A new report suggests that the European Working Time Regulations have compromised junior doctors’ training. Here’s the reaction:
Professor Norman Williams, president of the Royal College of Surgeons and chair of the taskforce, said: “Through the course of the taskforce, we heard how implementation of the directive has affected different medical specialities in different ways and any solutions will need to take account of these differences.
“We are all committed to providing excellent training, fair employment practices and the highest quality of patient care. We also agree that it would be undesirable to return to the old days when doctors worked excessively long hours.
“However the inflexibility of the directive is having deleterious effects on training and patient care in some specialties and there is a need for solutions. One option which deserves further exploration might be to separate the training and education of trainee doctors from their work on the wards.
“This will help strike the right balance between delivering patient care and ensuring that junior doctors are able to acquire the knowledge and skills they need to become specialists of the future.”
Health Secretary Jeremy Hunt said: “The government commissioned this important work because we share the longstanding concerns of doctors and patients about the impact of the implementation of the Directive on patient care and doctors’ training. I am very grateful to the Royal College of Surgeons and other members of the expert panel for the way they have explored these issues and presented constructive solutions to address them.
“We look forward to working with doctors and patient groups to take them forward.”

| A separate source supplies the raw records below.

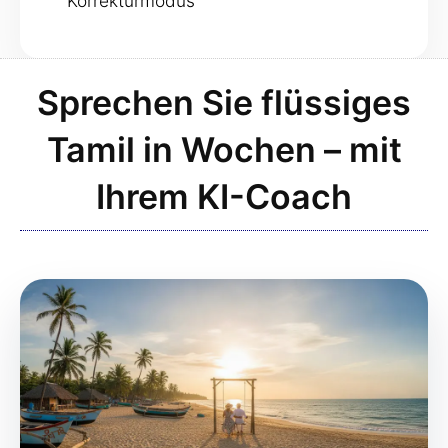
Korrekturmodus
Sprechen Sie flüssiges
Tamil in Wochen – mit
Ihrem KI-Coach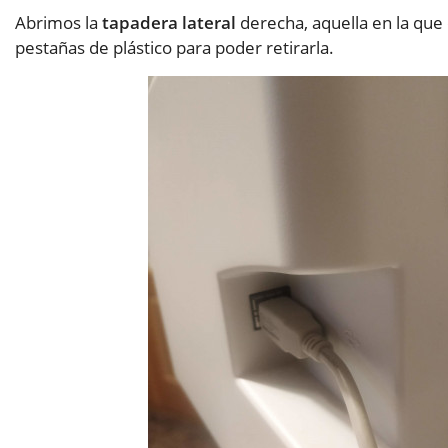
Abrimos la
tapadera lateral
derecha, aquella en la que e
pestañas de plástico para poder retirarla.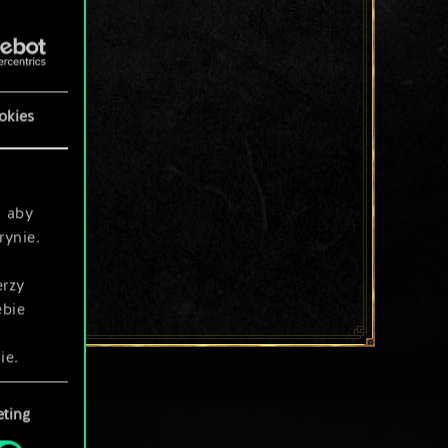
okies
, aby
rynie.
erzy
ebie
ie.
ting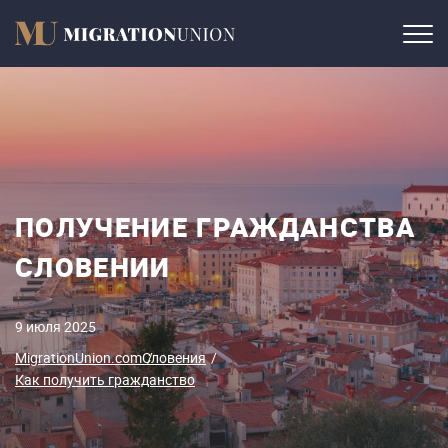
ПОЛУЧЕНИЕ ГРАЖДАНСТВА
СЛОВЕНИИ
9 июля 2025
MigrationUnion.com
Словения
Как получить гражданство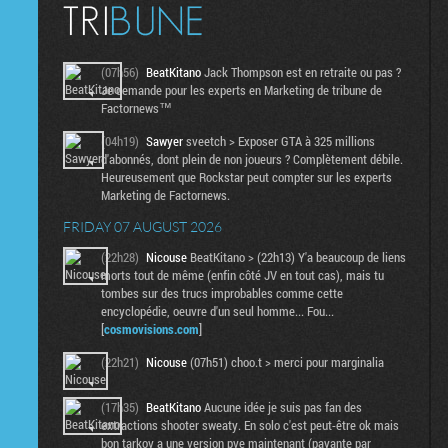
(07h56)
BeatKitano
Jack Thompson est en retraite ou pas ?
Je demande pour les experts en Marketing de tribune de
Factornews™
(04h19)
Sawyer
sveetch > Exposer GTA à 325 millions
d'abonnés, dont plein de non joueurs ? Complètement débile.
Heureusement que Rockstar peut compter sur les experts
Marketing de Factornews.
FRIDAY 07 AUGUST 2026
(22h28)
Nicouse
BeatKitano > (22h13) Y'a beaucoup de liens
morts tout de même (enfin côté JV en tout cas), mais tu
tombes sur des trucs improbables comme cette
encyclopédie, oeuvre d'un seul homme... Fou...
[
cosmovisions.com
]
(22h21)
Nicouse
(07h51) choo.t > merci pour marginalia
(17h35)
BeatKitano
Aucune idée je suis pas fan des
extractions shooter sweaty. En solo c'est peut-être ok mais
bon tarkov a une version pve maintenant (payante par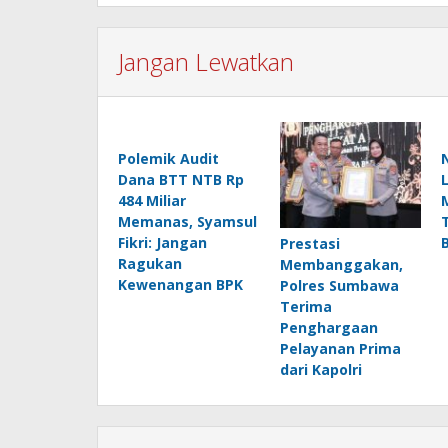
Jangan Lewatkan
Polemik Audit
Dana BTT NTB Rp
484 Miliar
Memanas, Syamsul
Fikri: Jangan
Prestasi
Ragukan
Membanggakan,
Kewenangan BPK
Polres Sumbawa
Terima
Penghargaan
Pelayanan Prima
dari Kapolri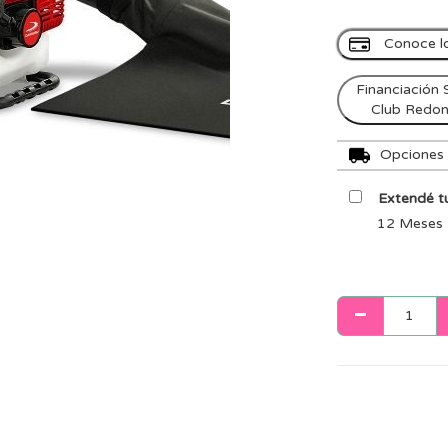
Conoce l
Financiación 
Club Redo
Opciones d
Extendé tu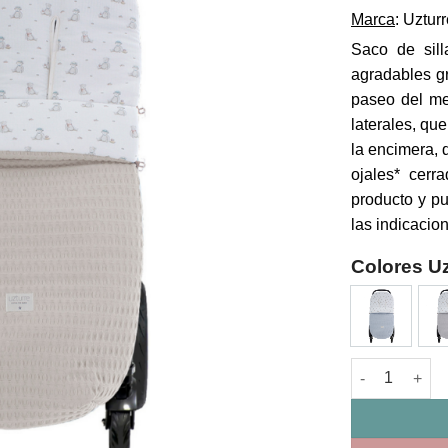
Marca
: Uztur
Saco de sill
agradables gr
paseo del me
laterales, qu
la encimera, 
ojales* cerr
producto y pu
las indicacio
Colores Uz
Saco Silla Un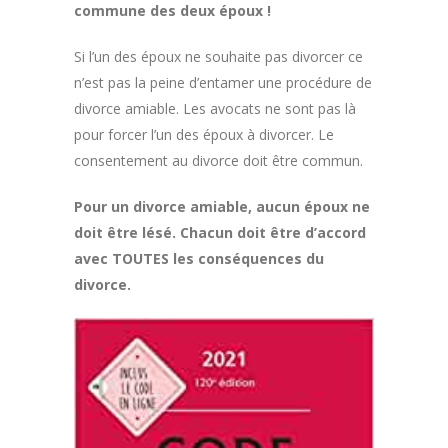
commune des deux époux !
Si l’un des époux ne souhaite pas divorcer ce
n’est pas la peine d’entamer une procédure de
divorce amiable. Les avocats ne sont pas là
pour forcer l’un des époux à divorcer. Le
consentement au divorce doit être commun.
Pour un divorce amiable, aucun époux ne
doit être lésé. Chacun doit être d’accord
avec TOUTES les conséquences du
divorce.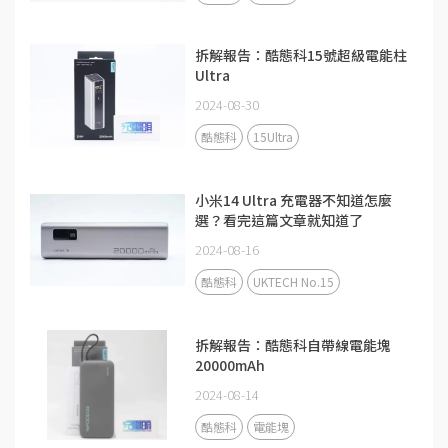
拆解報告：酷態科15號超級電能柱
Ultra
2024-08-30
酷態科
15Ultra
小米14 Ultra 充電器不知道怎麼
選？看完這篇文章就知道了
2024-08-16
酷態科
UKTECH No.15
拆解報告：酷態科自帶線電能塊
20000mAh
2024-08-14
酷態科
電能塊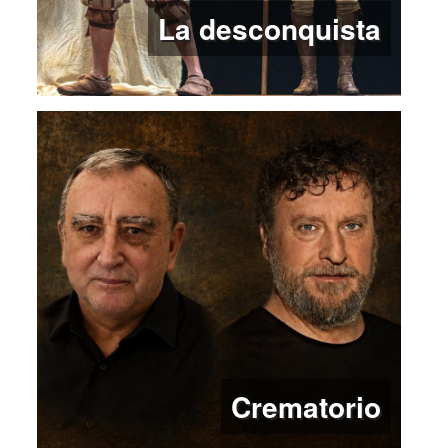
La desconquista
Crematorio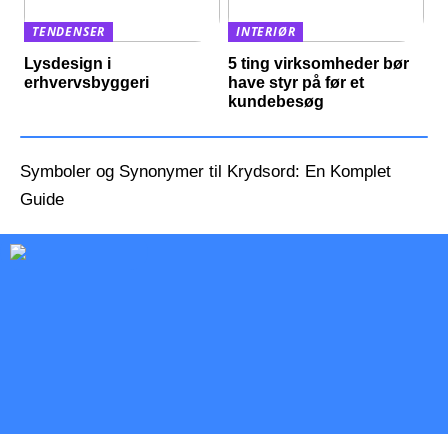
TENDENSER
INTERIØR
Lysdesign i
5 ting virksomheder bør
erhvervsbyggeri
have styr på før et
kundebesøg
Symboler og Synonymer til Krydsord: En Komplet
Guide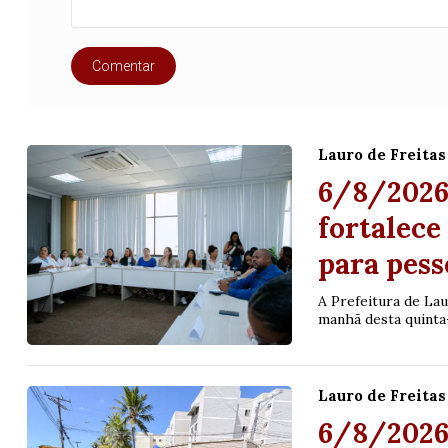
25
63
64
65
70
er detalhes
Ver detalhes
Comentar
Lauro de Freitas
6/8/2026 
fortalece
para pess
A Prefeitura de Lau
manhã desta quinta-
Lauro de Freitas
6/8/2026 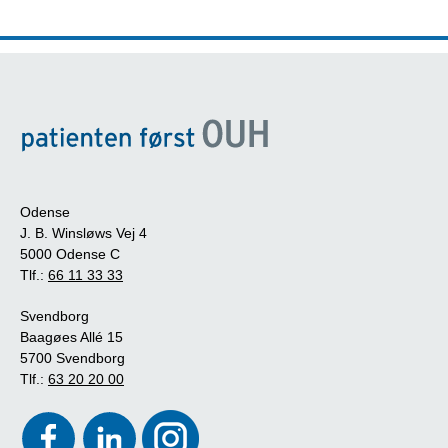
Odense
J. B. Winsløws Vej 4
5000 Odense C
Tlf.:
66 11 33 33
Svendborg
Baagøes Allé 15
5700 Svendborg
Tlf.:
63 20 20 00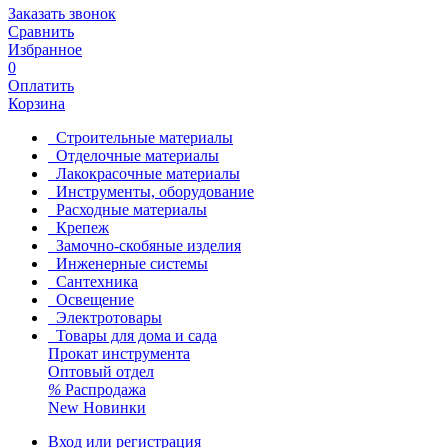
Заказать звонок
Сравнить
Избранное
0
Оплатить
Корзина
Строительные материалы
Отделочные материалы
Лакокрасочные материалы
Инструменты, оборудование
Расходные материалы
Крепеж
Замочно-скобяные изделия
Инженерные системы
Сантехника
Освещение
Электротовары
Товары для дома и сада
Прокат инструмента
Оптовый отдел
%
Распродажа
New
Новинки
Вход или регистрация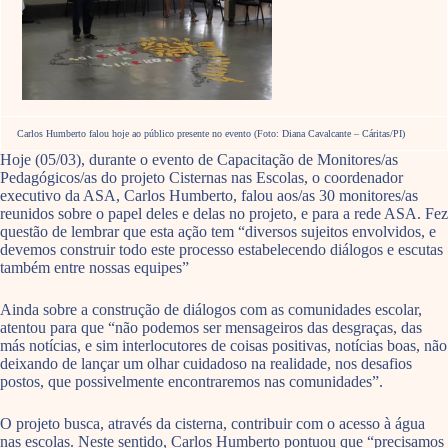
Carlos Humberto falou hoje ao público presente no evento (Foto: Diana Cavalcante – Cáritas/PI)
Hoje (05/03), durante o evento de Capacitação de Monitores/as
Pedagógicos/as do projeto Cisternas nas Escolas, o coordenador
executivo da ASA, Carlos Humberto, falou aos/as 30 monitores/as
reunidos sobre o papel deles e delas no projeto, e para a rede ASA. Fez
questão de lembrar que esta ação tem “diversos sujeitos envolvidos, e
devemos construir todo este processo estabelecendo diálogos e escutas
também entre nossas equipes”
Ainda sobre a construção de diálogos com as comunidades escolar,
atentou para que “não podemos ser mensageiros das desgraças, das
más notícias, e sim interlocutores de coisas positivas, notícias boas, não
deixando de lançar um olhar cuidadoso na realidade, nos desafios
postos, que possivelmente encontraremos nas comunidades”.
O projeto busca, através da cisterna, contribuir com o acesso à água
nas escolas. Neste sentido, Carlos Humberto pontuou que “precisamos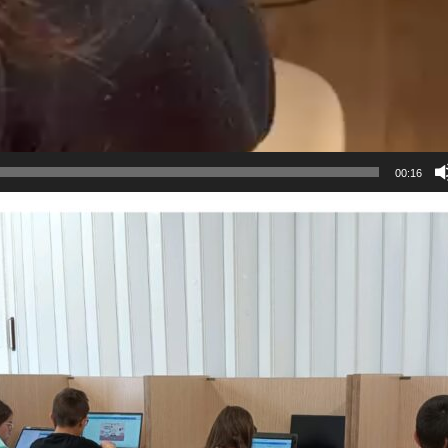
00:16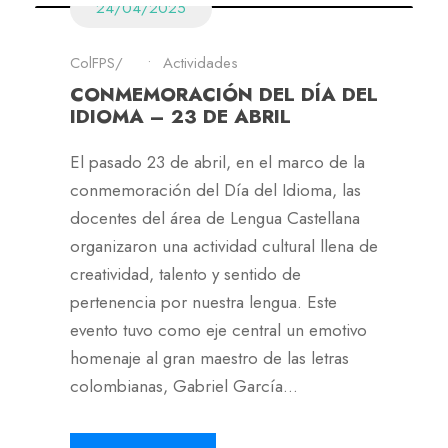
24/04/2025
ColFPS
•
Actividades
CONMEMORACIÓN DEL DÍA DEL
IDIOMA – 23 DE ABRIL
El pasado 23 de abril, en el marco de la
conmemoración del Día del Idioma, las
docentes del área de Lengua Castellana
organizaron una actividad cultural llena de
creatividad, talento y sentido de
pertenencia por nuestra lengua. Este
evento tuvo como eje central un emotivo
homenaje al gran maestro de las letras
colombianas, Gabriel García...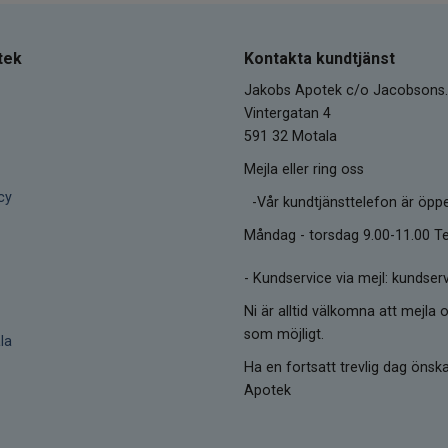
tek
Kontakta kundtjänst
Jakobs Apotek c/o Jacobsons.
Vintergatan 4
591 32 Motala
Mejla eller ring oss
cy
-Vår kundtjänsttelefon är öpp
Måndag - torsdag 9.00-11.00 Te
-
Kundservice via mejl: kunds
Ni är alltid välkomna att mejla o
som möjligt.
la
Ha en fortsatt trevlig dag öns
Apotek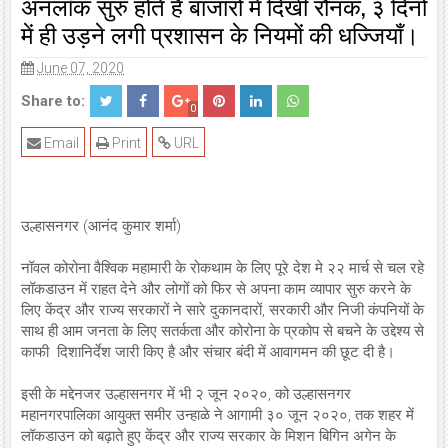
अनलॉक सुरु होते है बाजारों में दिखी रौनक, ३ दिनों
में ही उड़ने लगी प्रशासन के नियमों की धज्जियाँ।
June 07, 2020
Share to:
0
Email
Print
URL
उल्हासनगर (आनंद कुमार शर्मा)
नॉवल कोरोना वैश्विक महामारी के रोकथाम के लिए पूरे देश मे २२ मार्च से चल रहे
लॉकडाउन में राहत देने और लोगों को फिर से अपना काम व्यापार सुरु करने के
लिए केंद्र और राज्य सरकारों ने सारे दुकानदारों, सरकारी और निजी कंपनियों के
साथ ही आम जनता के लिए सतर्कता और कोरोना के प्रकोप से बचने के उद्देश्य से
काफी दिशानिर्देश जारी किए है और संचार बंदी में आवागमन की छूट दी है।
इसी के मद्देनजर उल्हासनगर में भी २ जून २०२०, को उल्हासनगर
महानगरपालिका आयुक्त समीर उन्हाळे ने आगामी ३० जून २०२०, तक शहर में
लॉकडाउन को बढ़ाते हुए केंद्र और राज्य सरकार के मिशन बिगिन अगेन के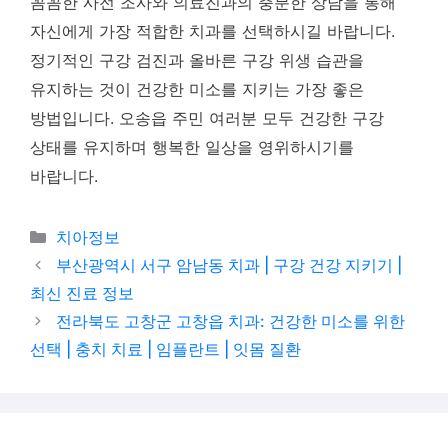
꼼꼼한 사전 조사와 의료진과의 충분한 상담을 통해
자신에게 가장 적합한 치과를 선택하시길 바랍니다.
정기적인 구강 검진과 올바른 구강 위생 습관을
유지하는 것이 건강한 미소를 지키는 가장 좋은
방법입니다. 오송읍 주민 여러분 모두 건강한 구강
상태를 유지하며 행복한 일상을 영위하시기를
바랍니다.
카테고리
치아정보
부산광역시 서구 암남동 치과 | 구강 건강 지키기 |
최신 진료 정보
전라북도 고창군 고창읍 치과: 건강한 미소를 위한
선택 | 충치 치료 | 임플란트 | 잇몸 질환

Dean Royles, chief executive of the NHS Employers organisation, said: “We were pleased to be able to provide an important employers’ perspective in the report. Employers want competent staff who are well trained and supervised. We don’t want them working ridiculous hours that can reduce their ability to give safe high quality care. Patient safety and the health and wellbeing of staff were central to our evidence.
“We need a positive response to further compelling arguments for replacing the outdated ‘new deal’ contract. We believe a fresh contract for junior doctors will help deliver better training, better care and a better relationship with employers for this valuable group of staff.
“The report also certainly provides further compelling weight to the need for consultants to change the way they work. Agreement on changes to national terms and conditions are needed to create more support for junior doctors at all hours, to provide better patient care at the weekends and greater safety during handovers between shifts.”